◆ EXERCISE GOAL: In the records below, the line with "is an example" opens the range and the line with "to the front.</span></span>" closes it; print that range exactly and nothing else.
*** THE RECORDS Section Begins ***
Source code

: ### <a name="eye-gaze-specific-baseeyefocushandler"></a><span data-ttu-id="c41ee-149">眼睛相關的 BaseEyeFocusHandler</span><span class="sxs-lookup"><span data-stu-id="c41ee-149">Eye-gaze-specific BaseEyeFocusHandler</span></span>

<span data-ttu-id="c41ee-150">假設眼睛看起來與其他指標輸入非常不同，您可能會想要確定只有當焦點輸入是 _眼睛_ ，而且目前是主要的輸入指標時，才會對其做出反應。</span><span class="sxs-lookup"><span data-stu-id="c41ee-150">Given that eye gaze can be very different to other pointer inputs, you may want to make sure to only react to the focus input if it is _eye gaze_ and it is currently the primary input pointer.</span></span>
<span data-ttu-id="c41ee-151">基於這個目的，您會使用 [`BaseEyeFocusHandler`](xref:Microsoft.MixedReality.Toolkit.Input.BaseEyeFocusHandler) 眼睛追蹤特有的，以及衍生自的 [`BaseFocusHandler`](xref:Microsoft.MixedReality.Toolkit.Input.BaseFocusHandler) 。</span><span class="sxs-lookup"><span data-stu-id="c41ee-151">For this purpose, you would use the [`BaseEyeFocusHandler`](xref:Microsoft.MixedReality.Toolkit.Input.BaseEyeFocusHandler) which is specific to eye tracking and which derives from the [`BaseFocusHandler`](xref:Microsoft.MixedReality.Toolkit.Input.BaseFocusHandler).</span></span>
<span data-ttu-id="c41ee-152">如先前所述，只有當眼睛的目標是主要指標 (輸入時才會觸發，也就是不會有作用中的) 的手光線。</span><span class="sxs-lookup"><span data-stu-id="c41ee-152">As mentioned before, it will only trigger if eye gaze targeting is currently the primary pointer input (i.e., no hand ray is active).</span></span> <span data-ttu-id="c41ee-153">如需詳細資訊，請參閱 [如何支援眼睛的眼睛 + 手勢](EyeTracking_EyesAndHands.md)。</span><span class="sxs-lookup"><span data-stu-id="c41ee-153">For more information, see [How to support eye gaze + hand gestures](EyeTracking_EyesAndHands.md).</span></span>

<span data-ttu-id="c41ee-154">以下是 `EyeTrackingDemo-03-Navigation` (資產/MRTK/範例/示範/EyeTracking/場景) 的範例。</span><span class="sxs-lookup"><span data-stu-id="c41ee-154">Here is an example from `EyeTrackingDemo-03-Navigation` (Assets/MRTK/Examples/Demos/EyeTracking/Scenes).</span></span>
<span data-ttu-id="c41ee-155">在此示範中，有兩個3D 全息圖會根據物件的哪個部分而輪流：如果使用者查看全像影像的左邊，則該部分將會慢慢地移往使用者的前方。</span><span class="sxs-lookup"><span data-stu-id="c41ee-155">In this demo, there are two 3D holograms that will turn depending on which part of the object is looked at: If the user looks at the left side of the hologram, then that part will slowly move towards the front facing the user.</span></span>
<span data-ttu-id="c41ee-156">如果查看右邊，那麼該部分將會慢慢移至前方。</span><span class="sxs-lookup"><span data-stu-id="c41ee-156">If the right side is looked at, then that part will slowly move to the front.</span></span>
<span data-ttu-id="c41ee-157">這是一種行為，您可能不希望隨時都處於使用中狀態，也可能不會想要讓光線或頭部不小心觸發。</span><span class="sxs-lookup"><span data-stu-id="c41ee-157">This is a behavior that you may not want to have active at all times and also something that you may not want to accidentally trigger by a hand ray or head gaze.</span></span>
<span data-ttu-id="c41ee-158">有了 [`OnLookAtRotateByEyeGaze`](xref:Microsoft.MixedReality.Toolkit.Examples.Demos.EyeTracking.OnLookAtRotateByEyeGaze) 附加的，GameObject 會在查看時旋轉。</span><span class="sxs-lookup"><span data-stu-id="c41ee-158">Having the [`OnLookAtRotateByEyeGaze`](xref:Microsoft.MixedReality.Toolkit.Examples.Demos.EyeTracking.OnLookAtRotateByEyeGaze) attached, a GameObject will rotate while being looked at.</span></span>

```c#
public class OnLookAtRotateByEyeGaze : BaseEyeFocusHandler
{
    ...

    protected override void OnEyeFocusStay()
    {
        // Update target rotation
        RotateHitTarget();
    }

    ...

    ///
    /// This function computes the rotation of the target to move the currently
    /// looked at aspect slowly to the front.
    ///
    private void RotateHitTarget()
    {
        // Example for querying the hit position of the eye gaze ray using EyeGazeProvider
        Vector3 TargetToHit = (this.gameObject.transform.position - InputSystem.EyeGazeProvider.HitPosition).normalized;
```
*** THE RECORDS Section Ends ***
◆ RESULT OF THE TASK:
<span data-ttu-id="c41ee-154">以下是 `EyeTrackingDemo-03-Navigation` (資產/MRTK/範例/示範/EyeTracking/場景) 的範例。</span><span class="sxs-lookup"><span data-stu-id="c41ee-154">Here is an example from `EyeTrackingDemo-03-Navigation` (Assets/MRTK/Examples/Demos/EyeTracking/Scenes).</span></span>
<span data-ttu-id="c41ee-155">在此示範中，有兩個3D 全息圖會根據物件的哪個部分而輪流：如果使用者查看全像影像的左邊，則該部分將會慢慢地移往使用者的前方。</span><span class="sxs-lookup"><span data-stu-id="c41ee-155">In this demo, there are two 3D holograms that will turn depending on which part of the object is looked at: If the user looks at the left side of the hologram, then that part will slowly move towards the front facing the user.</span></span>
<span data-ttu-id="c41ee-156">如果查看右邊，那麼該部分將會慢慢移至前方。</span><span class="sxs-lookup"><span data-stu-id="c41ee-156">If the right side is looked at, then that part will slowly move to the front.</span></span>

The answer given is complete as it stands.